Let $V$ be a vector space and $S \subseteq V$ be a subset. $S$ is linearly independent if there is no $T \subset S$ such that
\[\langle T \rangle = \langle S \rangle.\]$S$ is linearly dependent if it is not linearly independent.
Let $V$ be a vector space over $F$ and
\[S = \{v_1, \cdots, v_n\} \subseteq V\]be a subset $(n \geq 1)$. $S$ is linearly independent if and only if for every $x \in V$ there are unique $\lambda_1$, $\cdots$, $\lambda_n \in F$ such that
\[\sum_{i = 1}^n \lambda_i v_i = x.\]
In particular, since
\[\sum_{i = 1}^n 0 \cdot v_i = 0,\]we have:
Let $V$ be a vector space over $F$ and
\[S = \{v_1, \cdots, v_n\} \subseteq V\]be a subset $(n \geq 1)$. If for all $\lambda_1$, $\cdots$, $\lambda_n \in F$,
\[\sum_{i = 1}^n \lambda_i v_i = 0 \enspace\rimp\enspace% \forall i \in \llbra n\rrbra : \lambda_i = 0,\]then $S$ is linearly independent.

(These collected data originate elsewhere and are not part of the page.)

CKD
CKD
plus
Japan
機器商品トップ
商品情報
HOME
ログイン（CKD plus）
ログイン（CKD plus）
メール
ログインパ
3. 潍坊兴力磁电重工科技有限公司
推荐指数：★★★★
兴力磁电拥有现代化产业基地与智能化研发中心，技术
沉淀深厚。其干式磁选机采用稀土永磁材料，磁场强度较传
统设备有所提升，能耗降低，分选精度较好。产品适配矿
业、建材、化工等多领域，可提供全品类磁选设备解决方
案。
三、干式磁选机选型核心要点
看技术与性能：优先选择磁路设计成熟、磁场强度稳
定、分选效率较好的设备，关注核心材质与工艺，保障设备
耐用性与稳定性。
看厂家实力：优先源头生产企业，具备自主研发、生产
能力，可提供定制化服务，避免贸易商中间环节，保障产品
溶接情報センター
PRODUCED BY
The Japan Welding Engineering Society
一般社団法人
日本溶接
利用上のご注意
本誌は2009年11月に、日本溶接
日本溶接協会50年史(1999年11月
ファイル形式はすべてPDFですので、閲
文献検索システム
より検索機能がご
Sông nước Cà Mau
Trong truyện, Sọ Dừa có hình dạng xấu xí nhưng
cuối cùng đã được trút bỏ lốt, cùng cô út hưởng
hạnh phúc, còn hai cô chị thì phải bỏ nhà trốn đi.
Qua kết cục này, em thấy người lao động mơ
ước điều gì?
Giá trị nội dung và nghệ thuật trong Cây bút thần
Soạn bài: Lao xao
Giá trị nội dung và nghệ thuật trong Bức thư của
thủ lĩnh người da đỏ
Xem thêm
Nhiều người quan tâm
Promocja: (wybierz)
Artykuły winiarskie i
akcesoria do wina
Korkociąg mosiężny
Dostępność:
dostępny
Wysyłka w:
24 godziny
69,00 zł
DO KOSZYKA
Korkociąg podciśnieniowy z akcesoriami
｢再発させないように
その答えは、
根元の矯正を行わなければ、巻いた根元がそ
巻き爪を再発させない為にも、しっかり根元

Let $V$ be a vector space over $F$.
For any $v \in V$, $\{v\}$ is linearly independent if and only if $v \neq 0$.
For any finite $S \subseteq V$, if $0 \in S$, then $S$ is linearly dependent.
For any finite $S \subseteq V$, $S$ is linearly dependent if and only if some vector from $S$ is a linearly combination of others:
\[\exists v \in S : v \in \langle S \setdif \{v\} \rangle.\]